Five clubs, including Manchester United, Newcastle United and Tottenham Hotspur, paid no tax at all, despite a combined surplus of more than £70m. Blackpool, relegated from the Premier League last year, paid just over £100,000 on profits of £21m – a rate of 0.5 per cent. The club was able to pay minimal tax on its substantial profits because of the effects of a £6.7m loss the year before. The club also donated just over £5,000 to charities.

Of the other profitable elite clubs, Arsenal had the biggest potential tax bill – £7m on group profits of £36.6m – but paid less than half a million pounds while deferring more than £6m. West Bromwich Albion topped the company tax table, paying £1.8m on £18.9m profits.

Simon Hughes, deputy leader of the Liberal Democrats, assessed this situation with blinding insight:

"Whatever the accounts of these clubs say, everyone knows that the Premier League is awash with money. This and many other examples that have emerged over recent months demonstrate that the Government should conduct a serious review of our corporate tax regime."

More usefully, someone from the Tax Justice Network observed:

"Football enjoys an incredibly generous tax regime.
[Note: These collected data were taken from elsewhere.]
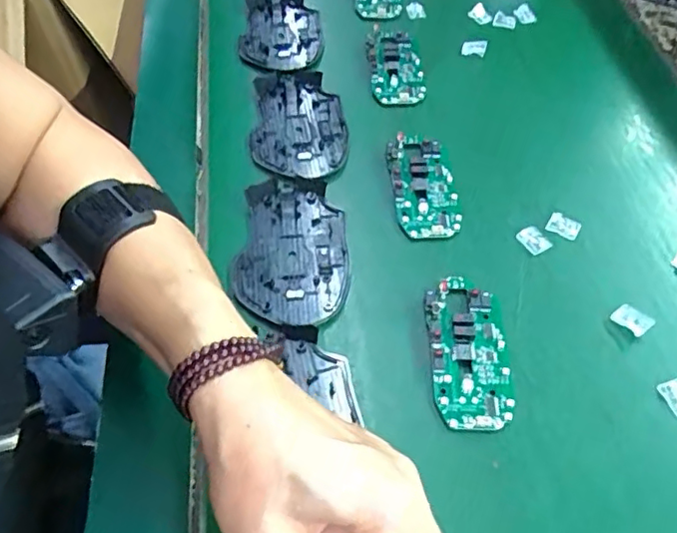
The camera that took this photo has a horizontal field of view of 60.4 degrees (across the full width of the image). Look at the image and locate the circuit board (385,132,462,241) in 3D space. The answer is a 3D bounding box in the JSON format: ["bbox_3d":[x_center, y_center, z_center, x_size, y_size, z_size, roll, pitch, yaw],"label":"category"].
[{"bbox_3d":[0.061,-0.060,0.421,0.044,0.012,0.087,-5,56,-3],"label":"circuit board"}]

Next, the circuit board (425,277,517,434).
[{"bbox_3d":[0.077,0.048,0.347,0.045,0.013,0.097,-2,56,-1],"label":"circuit board"}]

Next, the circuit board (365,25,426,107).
[{"bbox_3d":[0.048,-0.170,0.491,0.043,0.016,0.081,-6,56,-4],"label":"circuit board"}]

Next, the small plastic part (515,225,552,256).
[{"bbox_3d":[0.135,-0.019,0.403,0.016,0.005,0.020,-26,59,-16],"label":"small plastic part"}]

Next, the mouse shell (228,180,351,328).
[{"bbox_3d":[-0.030,-0.009,0.384,0.074,0.013,0.109,5,56,4],"label":"mouse shell"}]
First, because the UK asks very few questions about the interest that can be offset by companies against their profits. HM Revenue & Customs has been giving massive tax subsidies to foreigners to buy UK football clubs. Second, the tax treatment of transfer fees means that tax relief is given on these when paid.

"Since most Premier clubs pay out more than they get in transfer fees, the result is that they get up-front tax relief on payments that may not be reflected in their accounts for some time to come, meaning that many have considerable tax losses available to them not reflected in their reported financial performance, and pay little or no tax as a result. This needs review."

 

Conclusion

At the poor end of the social spectrum, benefits are being cut and parents are queuing at the food banks to feed their children. At the other end of the spectrum, the richest 1,000 people in Britain have seen their wealth increase by £155bn since the crisis began. Anyone earning over £1m a year can look forward to a £42,000 tax cut in the spring 2013, while firms have been rewarded with a 2% cut in corporation tax to 24%. That's the real story of Mr Cameron's Britain, two nations, the haves and the have nots, the tax system favours the former over the latter, making social divisions worse.
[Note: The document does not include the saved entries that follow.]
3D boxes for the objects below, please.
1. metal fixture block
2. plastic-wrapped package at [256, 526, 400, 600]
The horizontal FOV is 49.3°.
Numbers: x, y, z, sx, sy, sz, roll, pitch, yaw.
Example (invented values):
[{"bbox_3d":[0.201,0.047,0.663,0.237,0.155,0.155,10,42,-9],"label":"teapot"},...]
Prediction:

However, Britain's economic malaize is not helped by its shambolic tax system, that allows wealthy individuals and large corporations to evade and avoid their tax liabilities. The liberal minded may dream that the money grubbers like Starbucks will be shamed by bad publicity into paying their fair share, this is unlikely, only change to the tax system that makes their tax dodging antics impossible will do. Cameron and Osborne have no plans to deal with this problem. Fundamentally, the tax avoidance industry and the tax authorities are in bed together and that's what needs to change.

The Bottom Line

It's estimated by Tax Research UK the total tax gap between what's owed and collected is £120bn a year: £25bn in legal tax avoidance, £70bn in fraudulent tax evasion and £25bn in late payments. In truth, this is all guess work, no one knows what the true figures are.